The 'Nation of Palestine': Merely a Myth

I didn't put up my "Dept. of Redundancy Dept." pic by accident, but rather by design. In this blog, I find myself repeating myself and repeating myself (and, um, repeating myself). I've written about the legitimacy of the Jews' right to the Land of Israel and the BIG LIE of the so-called "Palestinians" many times, case in point, here, back in November of '07.

So I decided to post again a related excerpt of an article from Myths and Facts, about the BIG LIE (don't like that? Okay, call it a HUMONGOUS UNTRUTH) perpetrated by the Arabs after June 1967, when they lost yet another war that they had started against Israel. It is called "Palestinians- Peoplehood Based on a Big Lie" by Eli E. Hertz, from March 31, 2008:

The Palestinians claim that they are an ancient and indigenous people fails to stand up to historic scrutiny. Most Palestinian Arabs were newcomers to British Mandate Palestine. Until the 1967 Six-Day War made it expedient for Arabs to create a Palestinian peoplehood, local Arabs simply considered themselves part of the ‘great Arab nation’ or ‘southern Syrians.’

“Repeat a lie often enough and people will begin to believe it.”
Nazi propaganda master Joseph Goebbels

“All [that Palestinians] can agree on as a community is what they
want to destroy, not what they want to build.”
New York Times
columnist Thomas Friedman

There is no age-old Palestinian people. Most so-called Palestinians are relative newcomers to the Land of Israel

Like a mantra, Arabs repeatedly claim that the Palestinians are a native people. The concept of a ‘Stateless Palestinian people’ is not based on fact. It is a fabrication.

Palestinian Arabs cast themselves as a native people in “Palestine” – like the Aborigines in Australia or Native Americans in America. They portray the Jews as European imperialists and colonizers. This is simply untrue.

Until the Jews began returning to the Land of Israel in increasing numbers from the late 19th century to the turn of the 20th, the area called Palestine was a God-forsaken backwash that belonged to the Ottoman Empire, based in Turkey.

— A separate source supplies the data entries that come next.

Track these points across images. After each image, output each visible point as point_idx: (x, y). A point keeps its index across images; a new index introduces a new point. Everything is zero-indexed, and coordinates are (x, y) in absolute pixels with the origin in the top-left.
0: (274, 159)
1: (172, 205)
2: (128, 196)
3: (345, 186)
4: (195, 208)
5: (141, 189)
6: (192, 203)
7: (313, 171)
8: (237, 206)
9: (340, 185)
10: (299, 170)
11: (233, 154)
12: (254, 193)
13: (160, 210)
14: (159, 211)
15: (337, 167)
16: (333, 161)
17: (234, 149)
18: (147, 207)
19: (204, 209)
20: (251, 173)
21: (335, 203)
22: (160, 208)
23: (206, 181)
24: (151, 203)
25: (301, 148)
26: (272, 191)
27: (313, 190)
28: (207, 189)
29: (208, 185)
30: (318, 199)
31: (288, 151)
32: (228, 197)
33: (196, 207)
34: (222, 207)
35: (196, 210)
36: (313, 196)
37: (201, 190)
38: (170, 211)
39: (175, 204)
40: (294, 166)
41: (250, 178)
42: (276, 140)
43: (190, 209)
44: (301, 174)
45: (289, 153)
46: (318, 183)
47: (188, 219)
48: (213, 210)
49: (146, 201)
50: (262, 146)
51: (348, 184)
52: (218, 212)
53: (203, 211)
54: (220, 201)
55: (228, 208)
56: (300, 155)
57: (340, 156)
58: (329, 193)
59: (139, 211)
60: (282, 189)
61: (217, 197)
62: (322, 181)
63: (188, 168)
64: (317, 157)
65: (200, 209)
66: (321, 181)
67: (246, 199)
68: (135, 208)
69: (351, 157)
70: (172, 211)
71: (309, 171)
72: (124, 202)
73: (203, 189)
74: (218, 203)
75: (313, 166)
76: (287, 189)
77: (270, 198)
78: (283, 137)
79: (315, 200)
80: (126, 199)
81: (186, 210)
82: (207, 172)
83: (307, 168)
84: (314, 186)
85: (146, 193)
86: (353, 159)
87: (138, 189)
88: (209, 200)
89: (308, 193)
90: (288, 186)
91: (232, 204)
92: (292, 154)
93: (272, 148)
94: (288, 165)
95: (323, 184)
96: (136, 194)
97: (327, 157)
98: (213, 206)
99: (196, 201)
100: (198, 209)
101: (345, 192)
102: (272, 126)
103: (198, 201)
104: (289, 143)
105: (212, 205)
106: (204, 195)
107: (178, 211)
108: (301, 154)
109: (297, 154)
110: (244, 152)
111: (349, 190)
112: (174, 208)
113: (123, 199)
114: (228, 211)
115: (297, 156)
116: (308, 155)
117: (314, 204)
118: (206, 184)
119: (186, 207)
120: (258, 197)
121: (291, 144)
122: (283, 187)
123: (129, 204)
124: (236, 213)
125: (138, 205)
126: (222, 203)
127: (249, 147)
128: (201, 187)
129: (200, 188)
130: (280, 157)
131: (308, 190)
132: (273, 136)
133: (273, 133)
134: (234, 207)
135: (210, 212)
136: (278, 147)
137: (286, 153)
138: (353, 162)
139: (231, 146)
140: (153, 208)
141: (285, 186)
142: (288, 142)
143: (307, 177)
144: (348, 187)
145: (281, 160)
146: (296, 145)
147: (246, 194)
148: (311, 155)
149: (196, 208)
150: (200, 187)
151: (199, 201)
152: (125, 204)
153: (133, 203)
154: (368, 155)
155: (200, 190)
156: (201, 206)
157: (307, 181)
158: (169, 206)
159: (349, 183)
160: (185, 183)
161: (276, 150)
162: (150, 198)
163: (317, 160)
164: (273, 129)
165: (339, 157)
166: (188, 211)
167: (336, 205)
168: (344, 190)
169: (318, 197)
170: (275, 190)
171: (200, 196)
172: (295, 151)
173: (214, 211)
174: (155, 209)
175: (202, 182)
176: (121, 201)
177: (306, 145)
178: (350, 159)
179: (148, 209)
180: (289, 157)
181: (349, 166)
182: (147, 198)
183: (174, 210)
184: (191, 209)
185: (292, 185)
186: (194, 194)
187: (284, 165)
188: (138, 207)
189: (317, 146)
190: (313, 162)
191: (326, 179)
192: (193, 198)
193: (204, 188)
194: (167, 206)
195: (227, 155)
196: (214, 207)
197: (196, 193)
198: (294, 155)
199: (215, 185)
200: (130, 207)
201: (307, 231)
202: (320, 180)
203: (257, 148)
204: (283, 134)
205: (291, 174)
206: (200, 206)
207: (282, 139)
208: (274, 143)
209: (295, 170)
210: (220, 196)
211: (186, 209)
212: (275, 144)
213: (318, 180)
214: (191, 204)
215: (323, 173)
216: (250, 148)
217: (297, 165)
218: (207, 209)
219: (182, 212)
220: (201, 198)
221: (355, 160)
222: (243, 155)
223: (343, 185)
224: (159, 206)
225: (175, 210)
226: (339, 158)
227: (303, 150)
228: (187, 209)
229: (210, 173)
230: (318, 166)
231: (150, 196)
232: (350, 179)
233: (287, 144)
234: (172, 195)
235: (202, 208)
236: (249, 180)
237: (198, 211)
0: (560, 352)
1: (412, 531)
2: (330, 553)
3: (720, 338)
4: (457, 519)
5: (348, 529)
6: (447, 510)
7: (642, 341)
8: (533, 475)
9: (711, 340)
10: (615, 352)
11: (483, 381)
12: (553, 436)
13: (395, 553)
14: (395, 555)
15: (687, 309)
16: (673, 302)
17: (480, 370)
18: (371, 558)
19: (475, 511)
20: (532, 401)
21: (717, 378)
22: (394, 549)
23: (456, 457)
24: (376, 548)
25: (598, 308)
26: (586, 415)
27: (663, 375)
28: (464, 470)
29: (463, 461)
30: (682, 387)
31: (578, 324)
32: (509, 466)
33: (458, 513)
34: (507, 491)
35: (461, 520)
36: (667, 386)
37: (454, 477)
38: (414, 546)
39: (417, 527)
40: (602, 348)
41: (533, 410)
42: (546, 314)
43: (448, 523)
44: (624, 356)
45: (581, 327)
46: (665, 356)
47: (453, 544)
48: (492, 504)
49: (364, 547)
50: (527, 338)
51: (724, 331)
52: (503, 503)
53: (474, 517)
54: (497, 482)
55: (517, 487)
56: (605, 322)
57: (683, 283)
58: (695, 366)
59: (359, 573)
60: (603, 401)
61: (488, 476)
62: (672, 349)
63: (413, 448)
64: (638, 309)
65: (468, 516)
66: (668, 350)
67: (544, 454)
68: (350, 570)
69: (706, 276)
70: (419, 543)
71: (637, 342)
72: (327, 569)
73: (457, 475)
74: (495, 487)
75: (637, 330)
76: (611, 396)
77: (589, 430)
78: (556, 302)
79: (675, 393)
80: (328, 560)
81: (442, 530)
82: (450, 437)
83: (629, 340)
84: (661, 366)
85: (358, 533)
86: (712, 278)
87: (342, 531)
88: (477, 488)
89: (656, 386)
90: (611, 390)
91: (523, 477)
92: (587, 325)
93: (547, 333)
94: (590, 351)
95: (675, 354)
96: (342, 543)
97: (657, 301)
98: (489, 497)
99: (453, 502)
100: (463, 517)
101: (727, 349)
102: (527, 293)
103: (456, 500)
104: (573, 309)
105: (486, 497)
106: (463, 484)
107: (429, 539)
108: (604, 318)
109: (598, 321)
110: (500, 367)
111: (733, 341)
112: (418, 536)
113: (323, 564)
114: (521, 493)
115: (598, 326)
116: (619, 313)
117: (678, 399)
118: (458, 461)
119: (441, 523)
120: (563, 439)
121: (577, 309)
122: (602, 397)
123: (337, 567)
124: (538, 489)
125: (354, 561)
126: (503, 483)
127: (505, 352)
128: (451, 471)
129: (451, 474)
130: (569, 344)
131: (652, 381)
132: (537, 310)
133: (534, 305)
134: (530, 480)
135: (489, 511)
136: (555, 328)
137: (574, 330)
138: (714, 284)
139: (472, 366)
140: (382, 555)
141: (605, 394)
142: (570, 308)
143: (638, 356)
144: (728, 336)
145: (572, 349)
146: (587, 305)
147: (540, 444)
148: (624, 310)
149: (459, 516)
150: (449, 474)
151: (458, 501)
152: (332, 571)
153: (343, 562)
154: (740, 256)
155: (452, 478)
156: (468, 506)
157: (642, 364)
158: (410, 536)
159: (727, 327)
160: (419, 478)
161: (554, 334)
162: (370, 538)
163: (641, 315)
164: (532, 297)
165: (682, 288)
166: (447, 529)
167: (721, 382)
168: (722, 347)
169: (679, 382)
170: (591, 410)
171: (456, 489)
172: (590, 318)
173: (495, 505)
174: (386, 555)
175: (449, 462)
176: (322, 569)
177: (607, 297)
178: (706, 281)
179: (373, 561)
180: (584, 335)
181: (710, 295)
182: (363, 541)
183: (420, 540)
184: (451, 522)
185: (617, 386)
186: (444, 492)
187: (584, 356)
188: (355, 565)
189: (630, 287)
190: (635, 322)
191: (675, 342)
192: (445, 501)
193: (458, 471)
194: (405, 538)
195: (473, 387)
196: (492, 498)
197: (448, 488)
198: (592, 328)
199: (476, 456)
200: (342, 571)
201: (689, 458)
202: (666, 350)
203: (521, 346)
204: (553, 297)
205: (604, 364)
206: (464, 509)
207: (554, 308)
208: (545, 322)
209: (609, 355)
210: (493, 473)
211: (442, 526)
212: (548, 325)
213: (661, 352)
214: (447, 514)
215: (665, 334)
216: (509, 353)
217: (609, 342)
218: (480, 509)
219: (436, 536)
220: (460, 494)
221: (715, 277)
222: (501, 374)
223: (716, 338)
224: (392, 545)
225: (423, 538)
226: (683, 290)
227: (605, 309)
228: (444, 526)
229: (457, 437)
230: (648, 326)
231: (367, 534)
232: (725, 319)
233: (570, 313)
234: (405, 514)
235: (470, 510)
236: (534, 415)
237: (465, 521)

The land’s fragile ecology had been laid waste in the wake of the Arabs’ 7th-century conquest. In 1799, the population was at it lowest and estimated to be no more than 250,000 to 300,000 inhabitants in all the land.

At the turn of the 20th century, the Arab population west of the Jordan River (today, Israel and the West Bank) was about half a million inhabitants and east of the Jordan River perhaps 200,000.

The collapse of the agricultural system with the influx of nomadic tribes after the Arab conquest that created malarial swamps and denuded the ancient terrace system eroding the soil, was coupled by a tyrannous regime, a crippling tax system and absentee landowners that further decimated the population. Much of the indigenous population had long since migrated or disappeared. Very few Jews or Arabs lived in the region before the arrival of the first Zionists in the 1880s and most of those that did lived in abject poverty.

Most Arabs living west of the Jordan River in Israel, the West Bank (Judea and Samaria) and Gaza are newcomers who came from surrounding Arab lands after the turn of the 20th century because they were attracted to the relative economic prosperity brought about by the Zionist Movement and the British in the 1920s and 1930s.